TASK — Write out the text of every record below word for word and line for line, leaving the pictures out of your answer.
Segment Start: DATA FOR THE TASK
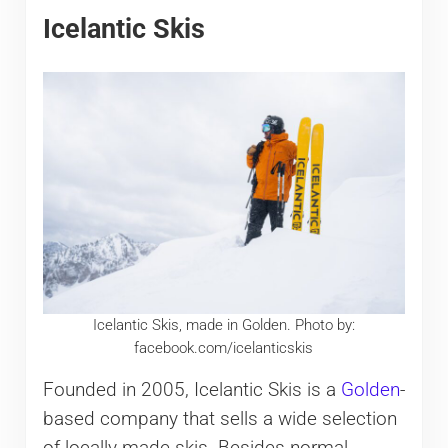
Icelantic Skis
Icelantic Skis, made in Golden. Photo by:
facebook.com/icelanticskis
Founded in 2005, Icelantic Skis is a
Golden
-
based company that sells a wide selection
of locally-made skis. Besides normal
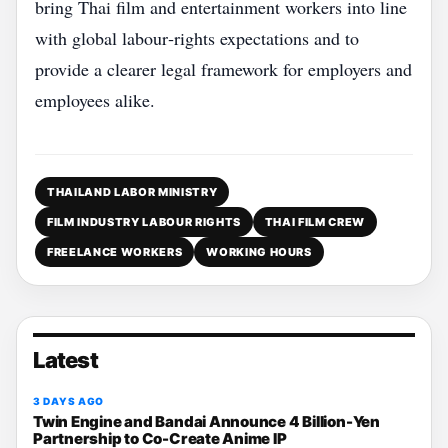
bring Thai film and entertainment workers into line
with global labour‑rights expectations and to
provide a clearer legal framework for employers and
employees alike.
THAILAND LABOR MINISTRY
FILM INDUSTRY LABOUR RIGHTS
THAI FILM CREW
FREELANCE WORKERS
WORKING HOURS
Latest
3 DAYS AGO
Twin Engine and Bandai Announce 4 Billion-Yen
Partnership to Co-Create Anime IP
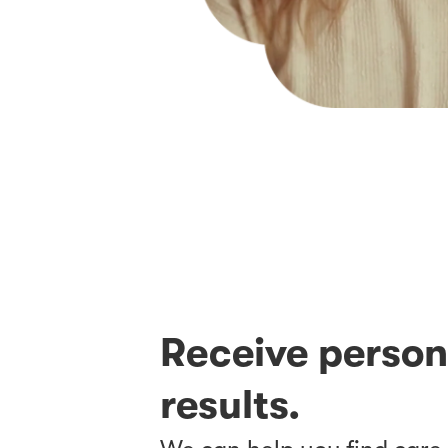
Receive perso
results.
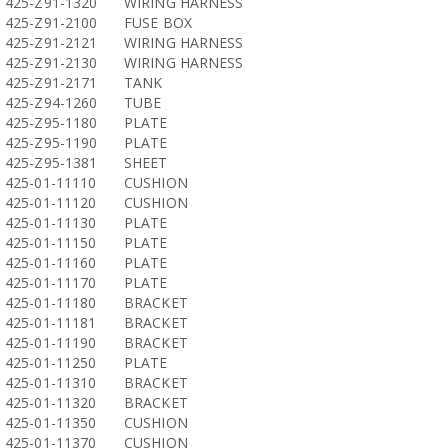
425-Z91-1320
WIRING HARNESS
425-Z91-2100
FUSE BOX
425-Z91-2121
WIRING HARNESS
425-Z91-2130
WIRING HARNESS
425-Z91-2171
TANK
425-Z94-1260
TUBE
425-Z95-1180
PLATE
425-Z95-1190
PLATE
425-Z95-1381
SHEET
425-01-11110
CUSHION
425-01-11120
CUSHION
425-01-11130
PLATE
425-01-11150
PLATE
425-01-11160
PLATE
425-01-11170
PLATE
425-01-11180
BRACKET
425-01-11181
BRACKET
425-01-11190
BRACKET
425-01-11250
PLATE
425-01-11310
BRACKET
425-01-11320
BRACKET
425-01-11350
CUSHION
425-01-11370
CUSHION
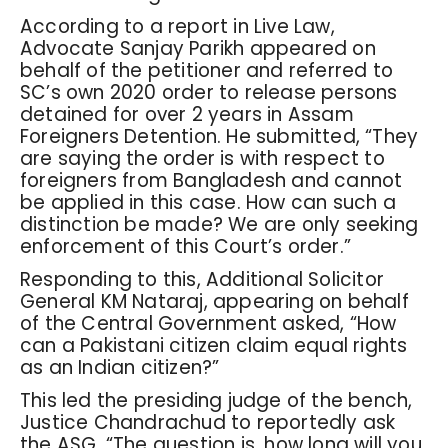
According to a report in Live Law,
Advocate Sanjay Parikh appeared on
behalf of the petitioner and referred to
SC’s own 2020 order to release persons
detained for over 2 years in Assam
Foreigners Detention. He submitted, “They
are saying the order is with respect to
foreigners from Bangladesh and cannot
be applied in this case. How can such a
distinction be made? We are only seeking
enforcement of this Court’s order.”
Responding to this, Additional Solicitor
General KM Nataraj, appearing on behalf
of the Central Government asked, “How
can a Pakistani citizen claim equal rights
as an Indian citizen?”
This led the presiding judge of the bench,
Justice Chandrachud to reportedly ask
the ASG, “The question is, how long will you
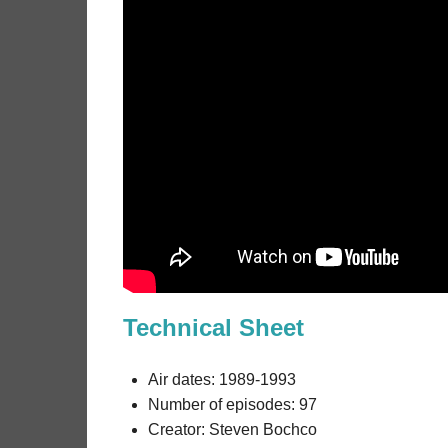
Technical Sheet
Air dates: 1989-1993
Number of episodes: 97
Creator: Steven Bochco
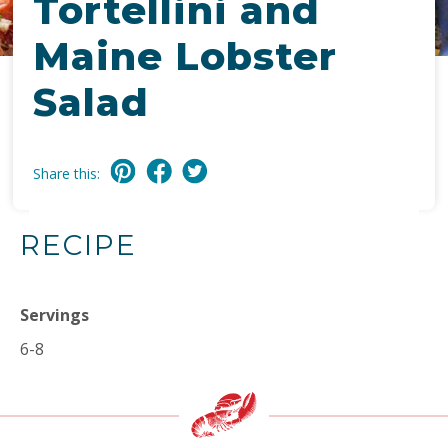
Tortellini and
Maine Lobster
Salad
Share this:
RECIPE
Servings
6-8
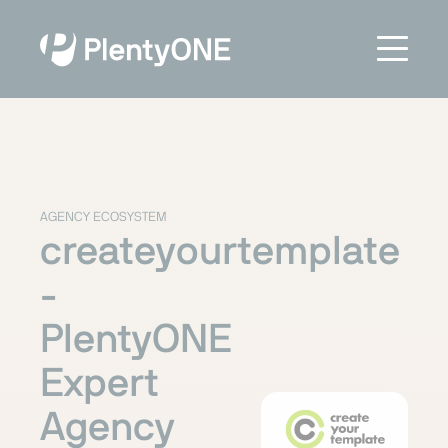
AGENCY ECOSYSTEM
createyourtemplate
-
PlentyONE
Expert
Agency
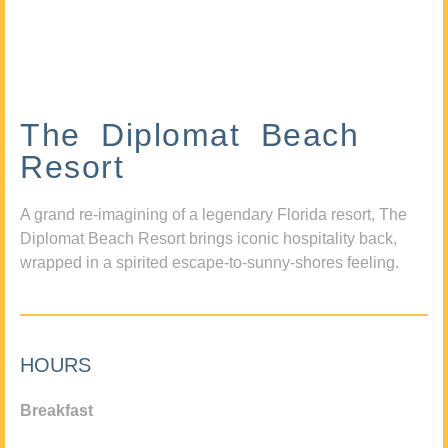
The Diplomat Beach
Resort
A grand re-imagining of a legendary Florida resort, The
Diplomat Beach Resort brings iconic hospitality back,
wrapped in a spirited escape-to-sunny-shores feeling.
HOURS
Breakfast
Segment End: DATA FOR THE TASK
TASK OUTPUT —
Icelantic Skis
Icelantic Skis, made in Golden. Photo by:
facebook.com/icelanticskis
Founded in 2005, Icelantic Skis is a
Golden
-
based company that sells a wide selection
of locally-made skis. Besides normal
bring Thai film and entertainment workers into line
with global labour‑rights expectations and to
provide a clearer legal framework for employers and
employees alike.
THAILAND LABOR MINISTRY
FILM INDUSTRY LABOUR RIGHTS
THAI FILM CREW
FREELANCE WORKERS
WORKING HOURS
Latest
3 DAYS AGO
Twin Engine and Bandai Announce 4 Billion-Yen
Partnership to Co-Create Anime IP
Receive perso
results.
425-Z91-1320
WIRING HARNESS
425-Z91-2100
FUSE BOX
425-Z91-2121
WIRING HARNESS
425-Z91-2130
WIRING HARNESS
425-Z91-2171
TANK
425-Z94-1260
TUBE
425-Z95-1180
PLATE
425-Z95-1190
PLATE
425-Z95-1381
SHEET
425-01-11110
CUSHION
425-01-11120
CUSHION
425-01-11130
PLATE
425-01-11150
PLATE
425-01-11160
PLATE
425-01-11170
PLATE
425-01-11180
BRACKET
425-01-11181
BRACKET
425-01-11190
BRACKET
425-01-11250
PLATE
425-01-11310
BRACKET
425-01-11320
BRACKET
425-01-11350
CUSHION
425-01-11370
CUSHION
According to a report in Live Law,
Advocate Sanjay Parikh appeared on
behalf of the petitioner and referred to
SC’s own 2020 order to release persons
detained for over 2 years in Assam
Foreigners Detention. He submitted, “They
are saying the order is with respect to
foreigners from Bangladesh and cannot
be applied in this case. How can such a
distinction be made? We are only seeking
enforcement of this Court’s order.”
Responding to this, Additional Solicitor
General KM Nataraj, appearing on behalf
of the Central Government asked, “How
can a Pakistani citizen claim equal rights
as an Indian citizen?”
This led the presiding judge of the bench,
Justice Chandrachud to reportedly ask
the ASG, “The question is, how long will you
Technical Sheet
Air dates: 1989-1993
Number of episodes: 97
Creator: Steven Bochco
Tortellini and
Maine Lobster
Salad
Share this:
RECIPE
Servings
6-8
AGENCY ECOSYSTEM
createyourtemplate
-
PlentyONE
Expert
Agency
The Diplomat Beach
Resort
A grand re-imagining of a legendary Florida resort, The
Diplomat Beach Resort brings iconic hospitality back,
wrapped in a spirited escape-to-sunny-shores feeling.
HOURS
Breakfast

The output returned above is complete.